Rather, he said, they are the “extension of the commander’s ability to do things, extend reach, reduce risk and get better situational awareness on the battlefield.”

Also in the cards for UAS is something not too sexy, but important nonetheless to a budget-challenged Army: sustainment costs.
Baxter said the UAS community has moved away from contractor logistics support to “green-suiter” maintainers, as Soldiers get their own military occupational specialty and become more proficient. In the next war, the Army may not have the luxury of setting up forward operating bases teeming with contract support.

Another cost savings, he pointed out, is through applying “performance-based logistics” to contracts, so as to “incorporate better buying power.”

Since Eschenbach is with TRADOC, it’s not surprising he sees doctrine as well as the operational environment dictating the vision of where UASs are headed.
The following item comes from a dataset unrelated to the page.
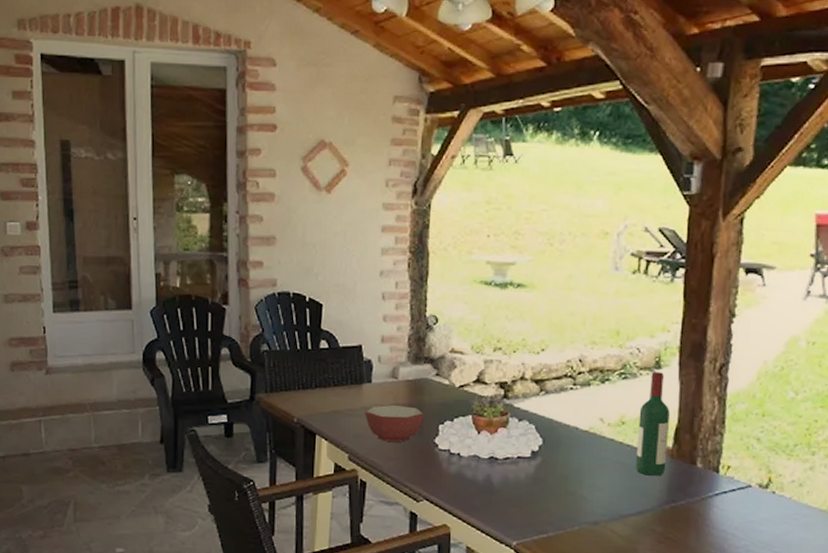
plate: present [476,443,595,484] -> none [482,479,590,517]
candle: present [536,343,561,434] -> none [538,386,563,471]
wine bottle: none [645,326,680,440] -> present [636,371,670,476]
Eschenbach thinks UASs have capabilities that go far beyond the current state of reconnaissance, surveillance, security and precision strikes.

His team of planners is already looking at UAS employment in “Force 2025,” where UAS will vastly extend the network, meaning the reach that commanders have on the ground.

As this takes place over the coming years, he said Army leaders will need to better understand the capabilities of UASs and what they can do for them.

“We’re asking warfighters in a smaller, leaner Army to be more expeditionary, lethal and survivable, focused on the next thing our nation asks us to do,” Eschenbach concluded. In that environment, there’s “plenty of future for UAS.”